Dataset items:
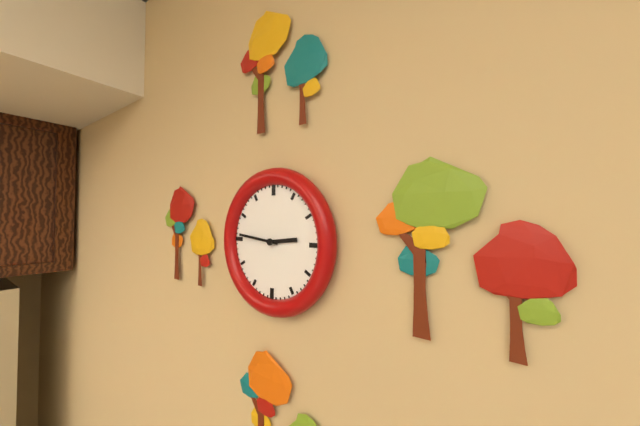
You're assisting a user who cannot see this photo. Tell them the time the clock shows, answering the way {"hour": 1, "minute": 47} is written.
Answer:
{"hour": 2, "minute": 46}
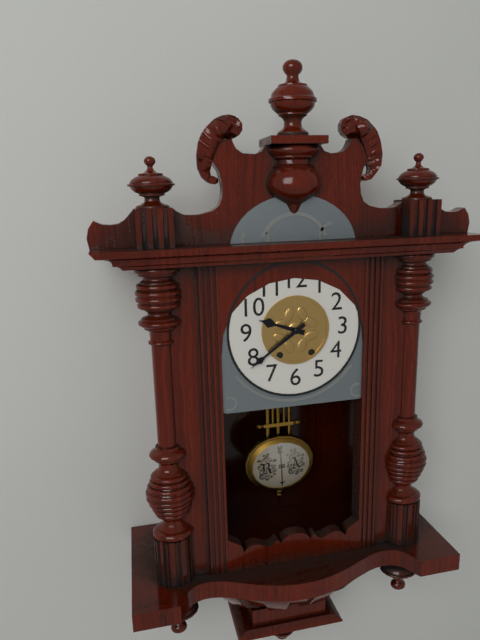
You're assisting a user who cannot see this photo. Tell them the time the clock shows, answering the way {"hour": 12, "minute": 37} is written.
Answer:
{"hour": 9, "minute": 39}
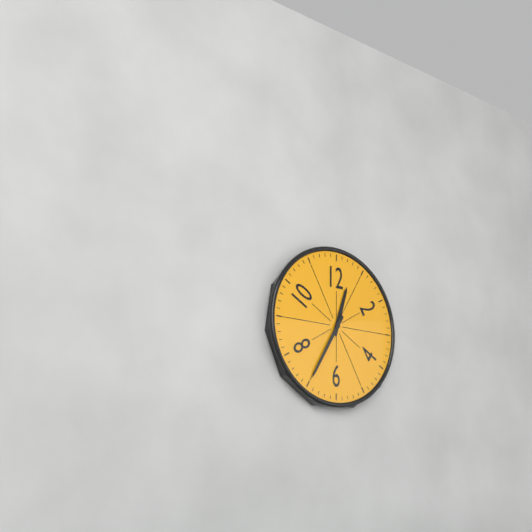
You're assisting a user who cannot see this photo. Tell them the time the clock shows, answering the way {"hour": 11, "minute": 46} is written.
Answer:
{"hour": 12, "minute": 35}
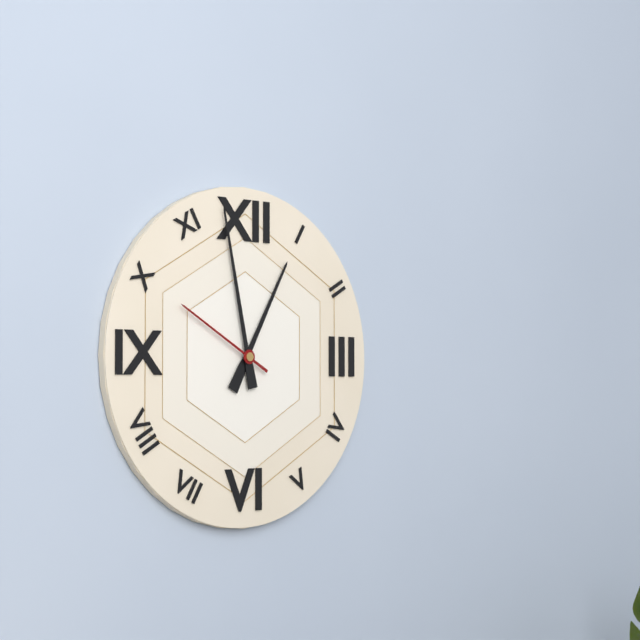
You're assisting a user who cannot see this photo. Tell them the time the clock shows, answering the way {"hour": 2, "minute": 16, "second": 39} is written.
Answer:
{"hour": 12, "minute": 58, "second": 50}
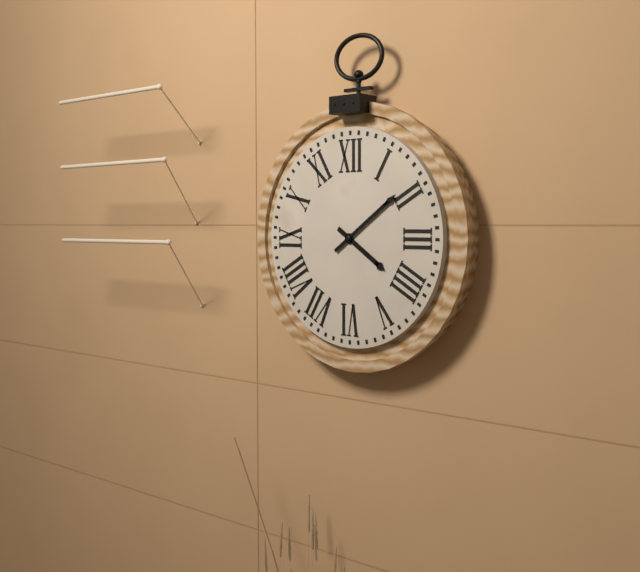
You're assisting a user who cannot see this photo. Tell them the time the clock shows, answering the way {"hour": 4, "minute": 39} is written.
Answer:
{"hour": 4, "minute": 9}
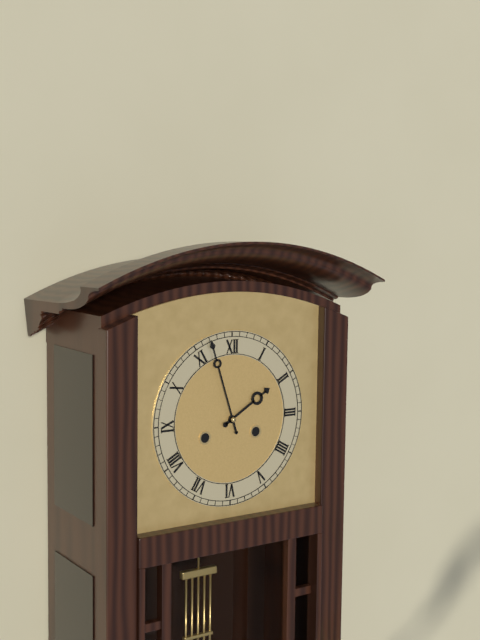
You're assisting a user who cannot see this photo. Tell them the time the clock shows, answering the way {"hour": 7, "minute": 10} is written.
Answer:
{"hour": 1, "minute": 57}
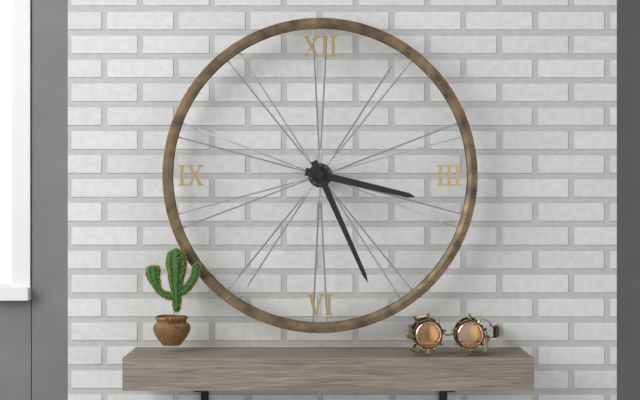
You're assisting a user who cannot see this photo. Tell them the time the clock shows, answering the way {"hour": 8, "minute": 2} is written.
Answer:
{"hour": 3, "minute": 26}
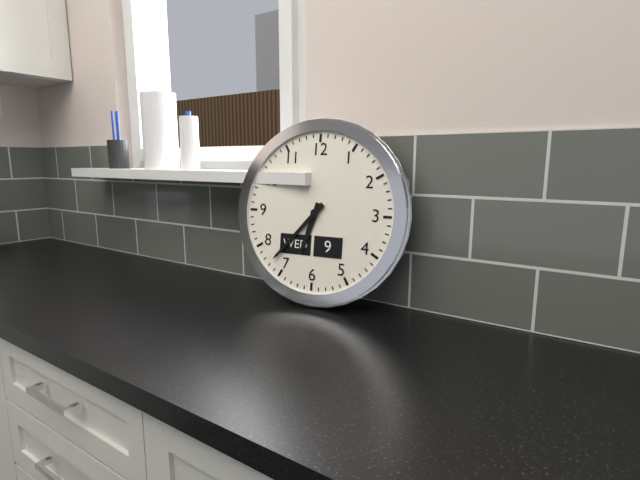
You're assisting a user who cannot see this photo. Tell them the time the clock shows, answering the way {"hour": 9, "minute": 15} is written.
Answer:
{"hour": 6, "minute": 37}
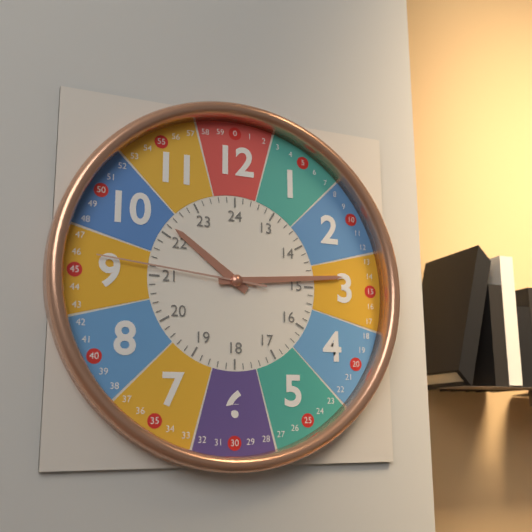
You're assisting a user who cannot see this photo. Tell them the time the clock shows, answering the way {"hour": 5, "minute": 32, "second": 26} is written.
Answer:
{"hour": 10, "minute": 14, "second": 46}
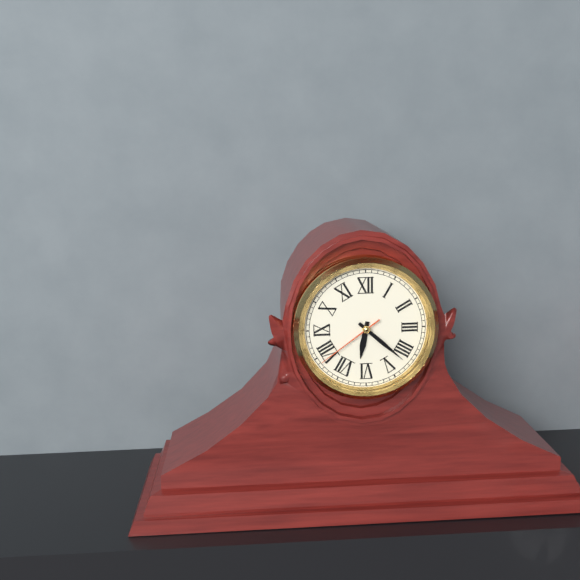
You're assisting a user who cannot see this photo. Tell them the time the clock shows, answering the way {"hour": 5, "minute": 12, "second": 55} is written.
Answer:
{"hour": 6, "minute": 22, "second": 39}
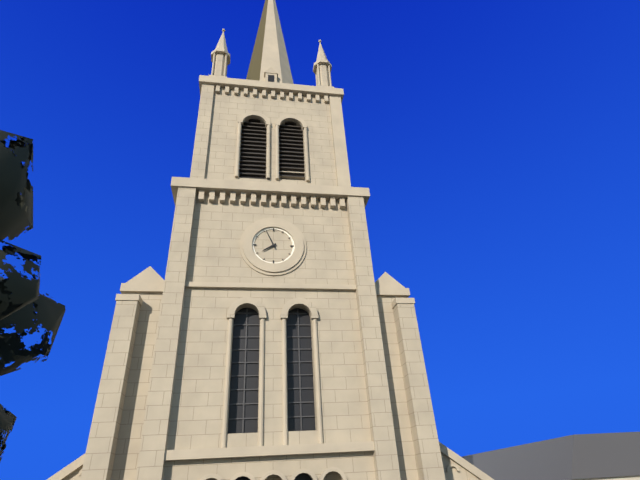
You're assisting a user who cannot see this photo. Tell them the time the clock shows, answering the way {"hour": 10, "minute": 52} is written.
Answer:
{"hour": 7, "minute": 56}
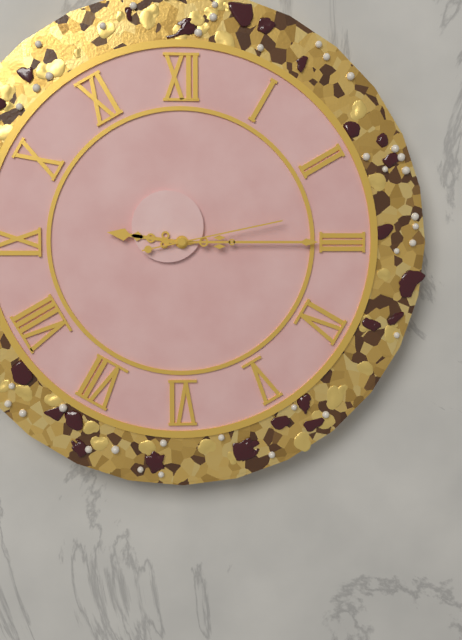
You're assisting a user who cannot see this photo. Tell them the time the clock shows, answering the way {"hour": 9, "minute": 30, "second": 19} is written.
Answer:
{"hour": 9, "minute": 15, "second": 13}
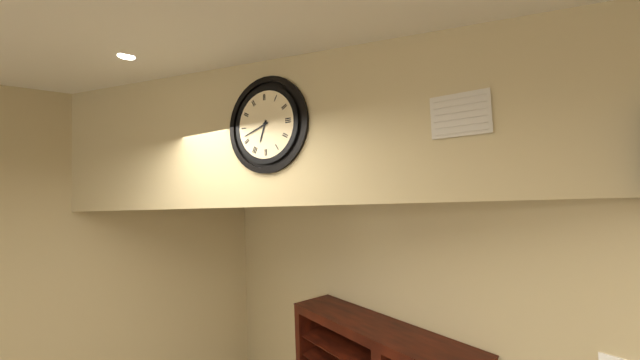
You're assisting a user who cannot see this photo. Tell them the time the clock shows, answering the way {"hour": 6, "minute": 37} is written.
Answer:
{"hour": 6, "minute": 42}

● **WORK REQUIRED**
How many lines of the listing above contain the string "second", with case counting? Reply with the number alone.

● **EXERCISE RESPONSE**
8